Für einen vermögenden Bozner Patrizier gehörte es zu der Zeit natürlich dazu, auch über Weingüter zu verfügen. Richard Kinsele beließ es nicht nur beim Eigentum, er soll sich auch bei der Weinbeurteilung dementsprechend gut ausgekannt haben, so dass er in die Jury der Weinprämierung anlässlich der “Früchten-Ausstellung” berufen wurde (Bozner Zeitung vom 24.9.1867).
In der zweiten Hälfte des 19. Jahrhunderts machte sich das segensreiche Wirken Erzherzog Johanns von Österreich der vorangegangen Jahre stark bemerkbar, insbesondere was die Aktivitäten der von ihm gegründeten landwirtschaftlichen Gesellschaften angeht.
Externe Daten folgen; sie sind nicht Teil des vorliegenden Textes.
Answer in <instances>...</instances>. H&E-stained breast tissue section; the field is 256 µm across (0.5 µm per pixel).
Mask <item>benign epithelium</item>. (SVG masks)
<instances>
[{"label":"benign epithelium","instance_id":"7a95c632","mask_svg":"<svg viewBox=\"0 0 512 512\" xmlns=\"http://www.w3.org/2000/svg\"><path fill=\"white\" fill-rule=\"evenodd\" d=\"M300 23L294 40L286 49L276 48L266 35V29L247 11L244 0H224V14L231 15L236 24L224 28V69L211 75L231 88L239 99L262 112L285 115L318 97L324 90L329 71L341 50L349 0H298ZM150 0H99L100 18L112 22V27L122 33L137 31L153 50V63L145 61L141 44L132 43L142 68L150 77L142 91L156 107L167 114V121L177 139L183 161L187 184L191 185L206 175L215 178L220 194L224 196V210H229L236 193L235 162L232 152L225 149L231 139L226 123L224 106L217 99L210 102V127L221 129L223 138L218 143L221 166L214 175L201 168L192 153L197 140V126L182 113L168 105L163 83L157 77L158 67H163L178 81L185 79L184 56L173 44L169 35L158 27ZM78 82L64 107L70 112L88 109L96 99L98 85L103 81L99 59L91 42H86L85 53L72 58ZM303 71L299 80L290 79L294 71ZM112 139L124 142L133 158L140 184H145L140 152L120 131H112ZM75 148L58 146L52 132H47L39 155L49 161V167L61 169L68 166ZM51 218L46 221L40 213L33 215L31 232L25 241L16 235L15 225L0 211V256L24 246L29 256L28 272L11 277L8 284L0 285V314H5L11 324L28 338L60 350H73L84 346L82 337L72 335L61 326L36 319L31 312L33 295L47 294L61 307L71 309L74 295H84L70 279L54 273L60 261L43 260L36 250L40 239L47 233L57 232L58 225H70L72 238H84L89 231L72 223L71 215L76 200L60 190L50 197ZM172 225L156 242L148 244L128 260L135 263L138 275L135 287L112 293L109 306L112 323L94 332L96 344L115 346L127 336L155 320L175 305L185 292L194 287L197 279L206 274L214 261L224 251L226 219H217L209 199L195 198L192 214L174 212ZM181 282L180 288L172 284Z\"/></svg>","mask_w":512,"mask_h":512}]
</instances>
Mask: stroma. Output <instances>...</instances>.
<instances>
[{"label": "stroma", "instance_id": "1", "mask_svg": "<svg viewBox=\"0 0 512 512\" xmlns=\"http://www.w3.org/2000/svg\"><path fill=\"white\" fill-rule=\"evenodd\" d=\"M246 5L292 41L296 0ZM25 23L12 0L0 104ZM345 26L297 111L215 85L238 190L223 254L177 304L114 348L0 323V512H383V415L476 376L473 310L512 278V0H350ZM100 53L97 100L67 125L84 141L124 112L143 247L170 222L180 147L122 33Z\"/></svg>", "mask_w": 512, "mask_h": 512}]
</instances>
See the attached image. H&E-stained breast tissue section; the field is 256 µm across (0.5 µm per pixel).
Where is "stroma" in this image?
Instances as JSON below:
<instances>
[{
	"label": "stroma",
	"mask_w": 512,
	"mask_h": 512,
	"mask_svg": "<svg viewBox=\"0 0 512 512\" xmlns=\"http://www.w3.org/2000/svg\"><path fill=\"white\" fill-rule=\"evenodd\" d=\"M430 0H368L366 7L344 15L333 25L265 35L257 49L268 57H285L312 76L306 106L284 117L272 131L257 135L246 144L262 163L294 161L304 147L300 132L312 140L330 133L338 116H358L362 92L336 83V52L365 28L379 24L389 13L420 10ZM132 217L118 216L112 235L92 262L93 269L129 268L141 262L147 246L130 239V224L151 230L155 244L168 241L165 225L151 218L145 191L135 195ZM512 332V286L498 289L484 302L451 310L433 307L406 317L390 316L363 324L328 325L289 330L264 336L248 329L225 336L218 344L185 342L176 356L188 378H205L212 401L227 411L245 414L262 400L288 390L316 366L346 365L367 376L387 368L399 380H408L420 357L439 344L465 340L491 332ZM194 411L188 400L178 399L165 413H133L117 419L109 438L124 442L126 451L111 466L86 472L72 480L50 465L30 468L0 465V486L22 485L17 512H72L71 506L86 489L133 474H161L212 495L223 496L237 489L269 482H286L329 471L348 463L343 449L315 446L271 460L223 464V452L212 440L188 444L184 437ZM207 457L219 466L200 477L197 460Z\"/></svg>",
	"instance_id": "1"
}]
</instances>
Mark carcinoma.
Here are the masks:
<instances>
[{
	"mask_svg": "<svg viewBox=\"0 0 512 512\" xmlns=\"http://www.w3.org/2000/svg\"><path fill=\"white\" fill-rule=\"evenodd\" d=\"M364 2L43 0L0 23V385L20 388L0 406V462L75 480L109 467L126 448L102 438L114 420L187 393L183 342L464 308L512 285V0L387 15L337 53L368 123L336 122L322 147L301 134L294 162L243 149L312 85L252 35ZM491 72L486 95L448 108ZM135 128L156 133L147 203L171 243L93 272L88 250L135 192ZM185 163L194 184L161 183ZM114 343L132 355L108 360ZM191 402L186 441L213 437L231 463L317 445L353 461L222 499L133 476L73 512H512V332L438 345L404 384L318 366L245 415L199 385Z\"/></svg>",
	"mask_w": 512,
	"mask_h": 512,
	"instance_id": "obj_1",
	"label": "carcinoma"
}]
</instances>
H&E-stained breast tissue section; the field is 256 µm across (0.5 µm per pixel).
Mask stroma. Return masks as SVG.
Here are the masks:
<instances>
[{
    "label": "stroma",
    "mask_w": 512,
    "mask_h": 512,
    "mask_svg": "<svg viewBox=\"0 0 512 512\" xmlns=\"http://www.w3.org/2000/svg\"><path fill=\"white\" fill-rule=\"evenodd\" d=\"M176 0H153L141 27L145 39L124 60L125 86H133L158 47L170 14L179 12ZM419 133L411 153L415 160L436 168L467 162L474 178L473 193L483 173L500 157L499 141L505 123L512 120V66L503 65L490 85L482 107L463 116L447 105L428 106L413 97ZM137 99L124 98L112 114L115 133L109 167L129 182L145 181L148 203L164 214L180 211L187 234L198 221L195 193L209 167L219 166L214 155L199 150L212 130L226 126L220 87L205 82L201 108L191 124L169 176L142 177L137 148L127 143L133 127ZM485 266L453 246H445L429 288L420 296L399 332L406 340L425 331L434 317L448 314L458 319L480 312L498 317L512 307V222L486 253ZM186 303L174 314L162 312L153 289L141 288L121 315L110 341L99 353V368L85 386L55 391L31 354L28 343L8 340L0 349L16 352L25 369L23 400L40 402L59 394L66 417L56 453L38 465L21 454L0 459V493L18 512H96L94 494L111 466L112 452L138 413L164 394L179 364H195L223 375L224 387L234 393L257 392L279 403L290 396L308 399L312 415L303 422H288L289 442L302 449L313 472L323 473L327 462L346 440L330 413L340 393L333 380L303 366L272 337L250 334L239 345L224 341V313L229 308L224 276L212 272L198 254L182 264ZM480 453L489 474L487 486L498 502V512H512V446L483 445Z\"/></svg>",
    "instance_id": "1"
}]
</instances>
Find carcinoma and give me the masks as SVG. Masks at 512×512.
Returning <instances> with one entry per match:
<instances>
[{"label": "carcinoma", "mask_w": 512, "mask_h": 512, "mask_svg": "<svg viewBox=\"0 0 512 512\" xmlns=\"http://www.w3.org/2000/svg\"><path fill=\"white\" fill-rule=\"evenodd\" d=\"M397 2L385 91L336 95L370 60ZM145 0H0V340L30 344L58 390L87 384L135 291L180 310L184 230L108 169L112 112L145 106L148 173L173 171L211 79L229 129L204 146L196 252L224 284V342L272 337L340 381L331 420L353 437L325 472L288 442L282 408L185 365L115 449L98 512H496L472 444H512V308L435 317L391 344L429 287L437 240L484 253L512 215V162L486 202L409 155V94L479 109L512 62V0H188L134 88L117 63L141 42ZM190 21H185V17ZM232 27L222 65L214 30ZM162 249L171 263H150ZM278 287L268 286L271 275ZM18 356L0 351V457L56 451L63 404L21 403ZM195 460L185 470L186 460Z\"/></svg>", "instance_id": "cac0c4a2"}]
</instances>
Alle interessierte Personen, unabhängig von ihrem Stand, konnten sich dort einbringen und am landwirtschaftlichen Fortschritt mitwirken. Es wurden neue Rebsorten, Anbaumethoden und Verarbeitungstechniken ausprobiert und nach einigen Jahrzehnten erblühte der tirolische Weinbau wieder. Herr Helmut Scartzezzini hat darüber publiziert, in meinem Wein-Blog kann man diese interessante Abhandlung nachlesen: Erzherzog Johann und der Weinbau in SüdtirolTeil 1, Teil 2.
Immerhin wurde schon damals blind verkostet, eine Voraussetzung für ein möglichst objektives Urteil. Und auch die Probleme mit den Verschlüssen sind nicht neu. Der Gebrauch von Siegellack über den Flaschenhals scheint übrigens damals durchwegs üblich gewesen zu sein.
Richard Kinsele war nicht der erste seiner Familie, der an der Weiterentwicklung und Verbesserung des Weinbaus in Tirol beteiligt war. “In der Versammlung des Zentralvereins (der K. K. Landwirtschaftsgesellschaft von Tirol und Vorarlberg) von 1840 berichtet die Filiale Bozen über die von Herrn von Kinsele eingeleiteten und vom Freiherrn Ignaz von Giovanelli fortgesetzten Rebenanpflanzungen mit Edelreisern von Frankreich, vom Rhein und anderen.” berichtet Scartezzini. Es muss sich dabei um den Onkel von Richard gehandelt haben. Josef von Kinsele zu Eckberg (1765 bis 1839) war nämlich der einzige adelige Kinsele.